Reading Genesis again I am struck by how often the Lord God says to Abram “Rise up and move your tent” or “Go.” And he goes. Later he even says “take your only son and offer him as a sacrifice.”
I can run through this in my mind several different ways, including thinking of the Hebrew scriptures as training a wayward people how to be faithful to God’s leading, or even all of it as a metaphor or allegory. But mostly it reads like God’s just messing with Abram.
A friend said to me recently that she had “transition fatigue.” There’s the sense that after a time you will have landed someplace, be doing some work that fulfills your vocation, your purpose. To be in mid-life and not have found that may be approximately the same as how Abram felt when God was forever telling him to pull up his stakes and “go” somewhere else.
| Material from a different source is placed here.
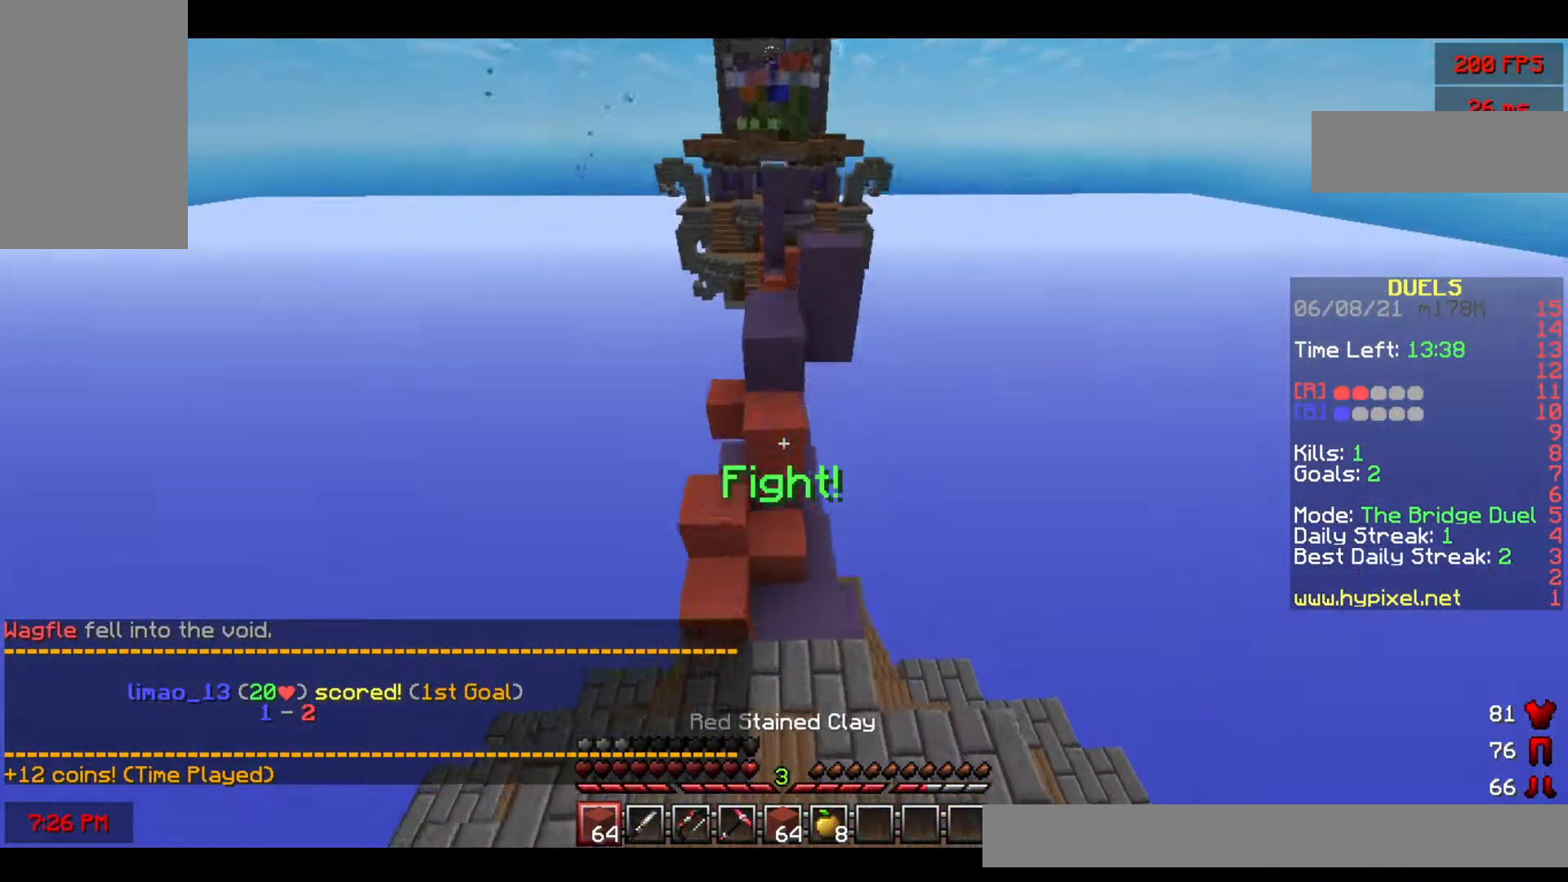
{"keys": ["d", "w"], "mouse": [], "events": [[83, "mouse_left", "down"], [217, "mouse_left", "up"], [283, "mouse_left", "down"], [417, "mouse_left", "up"], [417, "space", "up"], [500, "d", "down"]]}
Again? Really? It’s exhausting and there is an emotional cost to constantly applying for new jobs, moving to a new place, starting again.
What comfort can be found in all this? Maybe that I think it’s a new story in my life but really it’s an old, old story. Uprooting and sacrifice and uncertainty. And in all of it, God going with you from place to place to place. I wonder what it takes, if it’s possible to see it in the midst of the confusion or only years afterward, to be able to see the angels going up and down, to proclaim with surprise like Jacob: “God was in this place and I did not know it”?